For our beginners, mentioned below is a quick explanation of the elements used in building the 5 regular expressions that were part of the quiz.

()
*
[]
^
?
+
\w
{}

Parentheses are used for grouping. They can be used to create (capturing) or (?:non-capturing) groups. And, an asterisk * is a special character that can match 0 or more occurrences of a regular expression. Together, they can be used to match string variations. For example,

http(s)* — It will match both http and https

A character class can be used to match only one out of several characters. This can be achieved by placing the range of characters that we want to match, between square brackets.

[fh]t(t)*p — It will match both ftp and http

Typing a caret ^ after the opening square bracket will negate the character class, thus, matching any character that is not in the character class.

https://[^”’]* — It will match all strings that start with the text https:// and will match all the following characters as long as the character is not a double quote or a single quote.

A character class followed by a question mark ? will match 0 or more occurrences of the specified characters, i.e., either one of the specified characters can be present, or none of them could be present in the matched string. Without a question mark, at least one of the characters must be matched from the specified character set.

[fh]t[t]?p — It can match both ftp and http

A plus sign + will match at least one or more occurrences of the preceding character or the specified regular expression (if grouped in a set of parentheses).

https://[^”]+ — It will match all strings that start with the text https:// only if the following character is not a double quote. It will match all the following characters as long as the character is not a double quote.

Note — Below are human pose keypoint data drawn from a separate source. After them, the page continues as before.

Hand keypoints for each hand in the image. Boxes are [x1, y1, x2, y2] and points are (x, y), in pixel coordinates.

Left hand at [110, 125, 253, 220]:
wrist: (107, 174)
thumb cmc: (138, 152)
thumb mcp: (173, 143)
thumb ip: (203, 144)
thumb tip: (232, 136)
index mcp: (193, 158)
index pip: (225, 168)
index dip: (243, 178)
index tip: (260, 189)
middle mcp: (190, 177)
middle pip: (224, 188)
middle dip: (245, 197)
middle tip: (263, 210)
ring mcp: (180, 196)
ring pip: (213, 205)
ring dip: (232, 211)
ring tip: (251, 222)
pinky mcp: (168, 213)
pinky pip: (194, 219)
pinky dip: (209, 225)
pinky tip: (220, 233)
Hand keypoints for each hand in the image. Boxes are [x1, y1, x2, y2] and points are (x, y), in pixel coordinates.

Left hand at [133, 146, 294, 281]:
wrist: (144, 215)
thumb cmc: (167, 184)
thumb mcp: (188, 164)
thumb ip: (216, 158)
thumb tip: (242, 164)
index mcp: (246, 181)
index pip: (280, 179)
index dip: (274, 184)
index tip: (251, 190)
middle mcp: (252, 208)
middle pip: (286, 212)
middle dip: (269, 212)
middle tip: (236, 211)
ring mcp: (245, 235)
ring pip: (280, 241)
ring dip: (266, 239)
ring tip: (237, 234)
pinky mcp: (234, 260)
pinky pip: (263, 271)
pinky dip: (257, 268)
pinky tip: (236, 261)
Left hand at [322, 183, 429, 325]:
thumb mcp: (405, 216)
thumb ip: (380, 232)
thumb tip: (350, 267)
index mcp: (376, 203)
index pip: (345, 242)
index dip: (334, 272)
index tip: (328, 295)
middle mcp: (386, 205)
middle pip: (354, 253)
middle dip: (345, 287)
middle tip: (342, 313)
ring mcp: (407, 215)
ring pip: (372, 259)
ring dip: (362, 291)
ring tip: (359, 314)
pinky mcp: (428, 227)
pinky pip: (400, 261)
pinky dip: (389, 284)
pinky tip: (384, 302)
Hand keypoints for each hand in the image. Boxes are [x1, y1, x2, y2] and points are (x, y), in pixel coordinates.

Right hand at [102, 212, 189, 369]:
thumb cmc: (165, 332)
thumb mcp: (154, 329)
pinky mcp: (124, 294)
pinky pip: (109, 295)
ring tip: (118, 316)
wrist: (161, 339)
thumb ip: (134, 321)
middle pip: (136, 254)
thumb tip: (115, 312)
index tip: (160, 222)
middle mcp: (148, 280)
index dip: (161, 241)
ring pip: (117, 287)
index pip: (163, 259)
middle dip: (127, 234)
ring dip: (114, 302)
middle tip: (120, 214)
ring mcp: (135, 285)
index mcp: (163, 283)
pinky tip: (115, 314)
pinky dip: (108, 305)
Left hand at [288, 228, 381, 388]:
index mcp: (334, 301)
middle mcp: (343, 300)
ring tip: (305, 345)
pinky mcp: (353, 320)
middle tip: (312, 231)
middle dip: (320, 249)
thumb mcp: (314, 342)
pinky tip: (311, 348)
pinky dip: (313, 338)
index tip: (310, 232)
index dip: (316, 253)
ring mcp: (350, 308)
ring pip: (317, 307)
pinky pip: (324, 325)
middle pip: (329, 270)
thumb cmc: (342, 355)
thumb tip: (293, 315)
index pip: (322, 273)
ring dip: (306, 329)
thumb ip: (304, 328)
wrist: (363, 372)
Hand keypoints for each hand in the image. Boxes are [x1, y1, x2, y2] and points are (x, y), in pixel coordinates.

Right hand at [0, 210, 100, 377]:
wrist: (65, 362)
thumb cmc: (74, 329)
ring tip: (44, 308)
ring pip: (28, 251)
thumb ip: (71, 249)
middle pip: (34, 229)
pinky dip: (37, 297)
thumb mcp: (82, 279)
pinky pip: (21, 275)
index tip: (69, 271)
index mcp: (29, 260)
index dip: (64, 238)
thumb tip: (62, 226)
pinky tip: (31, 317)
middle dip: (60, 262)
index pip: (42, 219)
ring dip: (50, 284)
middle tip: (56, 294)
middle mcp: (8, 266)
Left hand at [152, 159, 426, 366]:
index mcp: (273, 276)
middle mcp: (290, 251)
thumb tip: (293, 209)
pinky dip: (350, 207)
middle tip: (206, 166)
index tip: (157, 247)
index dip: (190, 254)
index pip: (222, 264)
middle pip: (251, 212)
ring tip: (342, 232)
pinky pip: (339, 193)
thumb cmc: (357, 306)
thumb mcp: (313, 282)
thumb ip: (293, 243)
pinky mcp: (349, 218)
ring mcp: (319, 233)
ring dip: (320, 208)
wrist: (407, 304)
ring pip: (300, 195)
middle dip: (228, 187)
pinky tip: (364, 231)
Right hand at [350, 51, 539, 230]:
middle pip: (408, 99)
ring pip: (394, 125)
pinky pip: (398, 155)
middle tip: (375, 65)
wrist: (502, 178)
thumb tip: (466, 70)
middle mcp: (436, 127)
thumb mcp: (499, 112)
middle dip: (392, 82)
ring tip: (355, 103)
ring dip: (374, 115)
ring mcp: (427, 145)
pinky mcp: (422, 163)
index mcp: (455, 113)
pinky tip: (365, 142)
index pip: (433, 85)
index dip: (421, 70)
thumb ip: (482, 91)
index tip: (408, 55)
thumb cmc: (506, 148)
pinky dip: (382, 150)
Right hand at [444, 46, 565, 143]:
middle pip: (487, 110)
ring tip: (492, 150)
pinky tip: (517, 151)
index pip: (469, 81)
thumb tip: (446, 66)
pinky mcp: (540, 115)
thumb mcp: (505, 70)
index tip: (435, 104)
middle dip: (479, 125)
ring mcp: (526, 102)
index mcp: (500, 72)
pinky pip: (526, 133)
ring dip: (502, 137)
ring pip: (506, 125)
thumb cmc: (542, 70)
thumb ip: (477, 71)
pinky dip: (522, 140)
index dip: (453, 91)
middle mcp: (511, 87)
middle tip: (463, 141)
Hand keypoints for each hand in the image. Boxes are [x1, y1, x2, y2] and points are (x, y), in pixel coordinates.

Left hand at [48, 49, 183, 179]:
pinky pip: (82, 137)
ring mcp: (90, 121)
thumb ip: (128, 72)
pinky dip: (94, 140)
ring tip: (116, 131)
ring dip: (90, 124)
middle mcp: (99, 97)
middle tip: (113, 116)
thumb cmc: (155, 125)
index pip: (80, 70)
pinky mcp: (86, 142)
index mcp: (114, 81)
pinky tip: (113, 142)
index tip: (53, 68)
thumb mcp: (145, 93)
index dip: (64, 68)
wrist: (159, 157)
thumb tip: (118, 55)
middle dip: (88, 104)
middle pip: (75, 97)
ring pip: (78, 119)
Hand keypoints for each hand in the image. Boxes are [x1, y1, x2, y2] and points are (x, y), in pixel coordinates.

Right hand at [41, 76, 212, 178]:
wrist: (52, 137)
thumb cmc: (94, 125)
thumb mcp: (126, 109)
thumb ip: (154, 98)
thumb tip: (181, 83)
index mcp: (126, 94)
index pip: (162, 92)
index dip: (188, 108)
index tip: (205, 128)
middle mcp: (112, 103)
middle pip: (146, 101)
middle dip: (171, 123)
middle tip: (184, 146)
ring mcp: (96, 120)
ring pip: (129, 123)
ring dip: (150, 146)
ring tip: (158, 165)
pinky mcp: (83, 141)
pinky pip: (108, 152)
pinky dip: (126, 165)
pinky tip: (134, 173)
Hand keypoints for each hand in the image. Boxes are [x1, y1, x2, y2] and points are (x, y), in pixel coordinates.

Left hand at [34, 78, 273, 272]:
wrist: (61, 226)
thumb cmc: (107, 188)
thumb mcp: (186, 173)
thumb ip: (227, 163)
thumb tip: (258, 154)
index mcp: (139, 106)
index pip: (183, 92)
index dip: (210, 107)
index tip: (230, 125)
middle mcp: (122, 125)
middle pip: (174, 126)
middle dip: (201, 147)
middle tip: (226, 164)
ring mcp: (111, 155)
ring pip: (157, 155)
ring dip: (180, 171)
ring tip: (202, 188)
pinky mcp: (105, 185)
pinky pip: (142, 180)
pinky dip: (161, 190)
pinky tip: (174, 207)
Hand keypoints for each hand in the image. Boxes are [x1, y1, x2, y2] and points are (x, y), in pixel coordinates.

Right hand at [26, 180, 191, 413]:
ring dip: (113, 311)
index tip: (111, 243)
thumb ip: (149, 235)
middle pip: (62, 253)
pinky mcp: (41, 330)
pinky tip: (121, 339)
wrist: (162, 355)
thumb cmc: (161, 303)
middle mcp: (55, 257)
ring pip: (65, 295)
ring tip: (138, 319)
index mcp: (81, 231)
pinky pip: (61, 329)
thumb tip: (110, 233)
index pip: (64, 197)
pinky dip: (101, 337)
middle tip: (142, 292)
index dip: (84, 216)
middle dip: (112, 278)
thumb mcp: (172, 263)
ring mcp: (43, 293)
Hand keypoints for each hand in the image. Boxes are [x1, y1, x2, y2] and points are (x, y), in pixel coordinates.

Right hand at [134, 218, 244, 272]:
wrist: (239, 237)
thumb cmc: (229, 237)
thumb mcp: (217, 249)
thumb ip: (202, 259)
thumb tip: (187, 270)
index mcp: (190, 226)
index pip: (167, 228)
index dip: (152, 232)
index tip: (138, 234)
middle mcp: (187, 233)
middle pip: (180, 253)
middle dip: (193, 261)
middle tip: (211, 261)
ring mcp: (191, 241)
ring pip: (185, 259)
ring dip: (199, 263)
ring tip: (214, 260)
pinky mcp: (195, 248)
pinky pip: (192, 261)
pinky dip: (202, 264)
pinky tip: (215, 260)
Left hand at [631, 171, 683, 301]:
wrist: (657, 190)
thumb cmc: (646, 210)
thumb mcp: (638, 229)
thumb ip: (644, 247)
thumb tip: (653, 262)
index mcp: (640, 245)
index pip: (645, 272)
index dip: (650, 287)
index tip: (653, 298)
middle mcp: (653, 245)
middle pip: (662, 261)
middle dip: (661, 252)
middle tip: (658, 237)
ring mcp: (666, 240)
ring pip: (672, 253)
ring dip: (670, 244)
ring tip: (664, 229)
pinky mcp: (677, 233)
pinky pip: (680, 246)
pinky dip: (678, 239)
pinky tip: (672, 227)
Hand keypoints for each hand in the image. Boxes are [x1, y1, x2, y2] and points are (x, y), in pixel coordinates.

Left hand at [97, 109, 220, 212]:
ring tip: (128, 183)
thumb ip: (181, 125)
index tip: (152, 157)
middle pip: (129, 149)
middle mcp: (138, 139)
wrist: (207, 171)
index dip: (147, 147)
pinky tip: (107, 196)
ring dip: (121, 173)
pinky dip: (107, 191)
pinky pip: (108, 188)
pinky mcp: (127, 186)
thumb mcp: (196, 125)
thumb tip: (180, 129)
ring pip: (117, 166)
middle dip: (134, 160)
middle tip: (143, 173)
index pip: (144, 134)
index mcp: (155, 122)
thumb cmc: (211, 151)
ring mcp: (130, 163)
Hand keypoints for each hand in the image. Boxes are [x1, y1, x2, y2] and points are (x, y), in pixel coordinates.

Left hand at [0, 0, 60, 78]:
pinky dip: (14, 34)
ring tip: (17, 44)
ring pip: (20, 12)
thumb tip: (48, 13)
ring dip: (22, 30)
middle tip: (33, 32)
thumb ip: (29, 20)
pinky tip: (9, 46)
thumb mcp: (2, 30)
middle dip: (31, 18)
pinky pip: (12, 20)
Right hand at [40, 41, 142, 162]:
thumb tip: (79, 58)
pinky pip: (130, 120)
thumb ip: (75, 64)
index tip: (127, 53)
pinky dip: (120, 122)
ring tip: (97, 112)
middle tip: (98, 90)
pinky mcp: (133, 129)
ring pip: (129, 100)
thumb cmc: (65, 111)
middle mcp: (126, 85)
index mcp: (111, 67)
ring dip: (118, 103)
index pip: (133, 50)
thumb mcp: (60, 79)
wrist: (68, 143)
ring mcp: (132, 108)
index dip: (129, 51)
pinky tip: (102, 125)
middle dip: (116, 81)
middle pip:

The \w meta-character matches word characters, i.e., it is equivalent to character class [a-zA-Z0–9_] in ASCII character set.

[\w]+ — It will match http and https but not http://

Finally, the curly braces {m,n} can be used as an occurrence indicator to match the preceding item at least m times, but not more than n times.

http[:/]{3} — It will match all of the following patterns http:// or http::: or http/// or http//: or http/:/

Now that you have learned how to read regular expressions, let’s interpret the 5 listed quiz options.

Hands-On Exercise

Download the source code of any random website. I am choosing view-source:https://www.winja.site/
Open the downloaded text content in Visual Studio Code (or any other text editor that supports regular expressions)
Enable regular expression search

Try the first regular expression, and analyze the results:

http(s)*://[^”]*

Try the second regular expression, and analyze the results:

http[s]?://[^”’]+

Try the third regular expression, and analyze the results:

[\w]+[s]?[/:]{3}[^”’]+

Try the fourth regular expression, and analyze the results. Does the output look different?

[\w]+[s]?[^”’]+

And now, try the final option:

[\w]+[s]?://[^”’]+

The Answer

Clearly, fourth option did not meet our expectations of identifying the absolute URLs correctly. In fact, it was incapable of identifying any URL pattern at all. The corresponding regular expression cannot be used to extract absolute URLs from any source code.

Thus, the correct answer is option number 4.